Bluestone also found Doyle to be a perfect match for the department’s ear, nose and throat (ENT) research lab.

“He wrote paper after paper,” said Bluestone. “He was running our research program for 40 years,” and secured funding from the National Institutes of Health for related research projects from 1978 to his current $7 million NIH grant.

“We are devastated by his loss, because he was our main brain behind the laboratory,” Bluestone said. “He was instrumental in driving that.

“We were fortunate enough that he groomed a successor, and he has left a legacy that is unmatched in the world. He is the world’s authority on middle-ear physiology and pathophysiology. No one is his peer.”

Bluestone said Doyle’s “magnum opus” on gas exchange in the middle ear is about to appear in print. “When it is published online from a prestigious journal in Europe, it will be a standard,” he said.

Born on Jan. 26, 1952, Doyle earned all his degrees at Pitt: a BS in biology and anthropology in 1973, an MA in anthropology in 1975 and his PhD in 1975. He also did post-graduate work in genetics and statistics in the Graduate School of Public Health.

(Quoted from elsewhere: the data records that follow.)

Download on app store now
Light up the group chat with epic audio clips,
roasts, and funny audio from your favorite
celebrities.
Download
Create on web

Doyle spent his entire career at Pitt as well, beginning as a research assistant at Children’s Hospital, then joining the anthropology department in the Dietrich School of Arts and Sciences as an instructor in 1977, and finally the otolaryngology department of the School of Medicine as an assistant professor in 1980. He was a professor in that department at his death, and had been director of the ENT lab at Children’s Hospital since 1986.

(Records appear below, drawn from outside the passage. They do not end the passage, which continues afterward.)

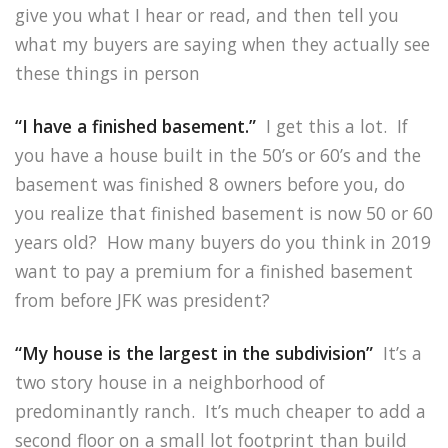
give you what I hear or read, and then tell you
what my buyers are saying when they actually see
these things in person
“I have a finished basement.”
I get this a lot. If
you have a house built in the 50’s or 60’s and the
basement was finished 8 owners before you, do
you realize that finished basement is now 50 or 60
years old? How many buyers do you think in 2019
want to pay a premium for a finished basement
from before JFK was president?
“My house is the largest in the subdivision”
It’s a
two story house in a neighborhood of
predominantly ranch. It’s much cheaper to add a
second floor on a small lot footprint than build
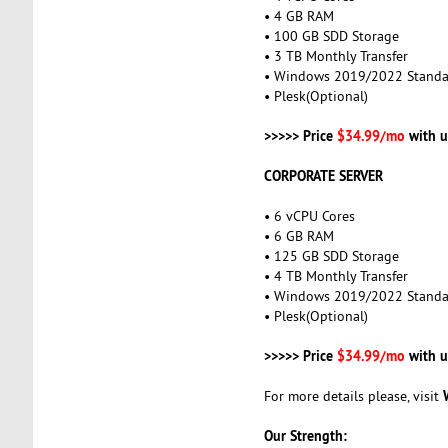
• 4 GB RAM
• 100 GB SDD Storage
• 3 TB Monthly Transfer
• Windows 2019/2022 Standa
• Plesk(Optional)
>>>>> Price
$34.99/mo
with u
CORPORATE SERVER
• 6 vCPU Cores
• 6 GB RAM
• 125 GB SDD Storage
• 4 TB Monthly Transfer
• Windows 2019/2022 Standa
• Plesk(Optional)
>>>>> Price
$34.99/mo
with u
For more details please, visit
Our Strength:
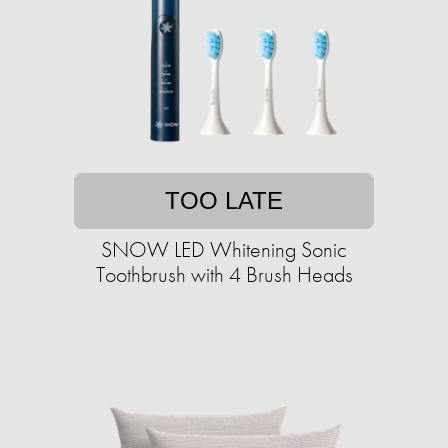
TOO LATE
SNOW LED Whitening Sonic
Toothbrush with 4 Brush Heads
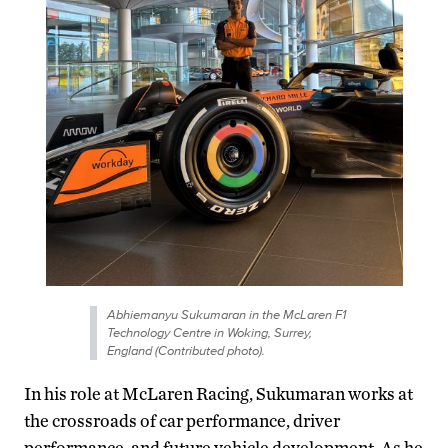
Abhiemanyu Sukumaran in the McLaren F1
Technology Centre in Woking, Surrey,
England (Contributed photo).
In his role at McLaren Racing, Sukumaran works at
the crossroads of car performance, driver
performance, and future vehicle development. As he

Eugene Myers, distinguished professor emeritus of otolaryngology and emeritus chair of the department, recalls Doyle as “at it right up until the end,” working in the department’s walk-in hyperbaric pressure chamber in the Oakland Medical Building on his current NIH project. “He certainly was a leader in his field and a very valuable member of our department for decades.”

Myers was one of several colleagues who described Doyle as “a very colorful character.”

“He had ups and downs,” recalled Cuneyt Alper, faculty member in otolaryngology and clinical and translational science, noting his colleague’s multiple medical issues.

“He took a lot of risks in his life,” Alper said. “He would live his life to its limits in every way.

“But he was a dedicated worker,” Alper added, “dedicated to the program, and would do what was best for the research programs. He would sit down in front of a computer and work on a topic, a grant, for 18 hours a day.”

Even though Doyle was only five years older than Alper, “he was like a father to me,” Alper said. “He helped build my career and have my skills incorporated to the research program. I wasn’t the only person who had the benefit” of Doyle’s tutelage. There were, he said, “a large number of people” whom Doyle mentored: “He took care of his people and his staff to a great extent. He looked to new grants and new funding” — both to advance the science to which he had dedicated his life, Alper said, and to figure out “how could he keep the jobs of research people going.”

He is survived by his wife, Ronna; daughter Allison Gremba; sons Sean and Brendan; father William; sister Susan Kemp; and brothers Timothy, Patrick and Colin.

Donations may be made to the National Alliance on Mental Illness (www.namiswpa.org).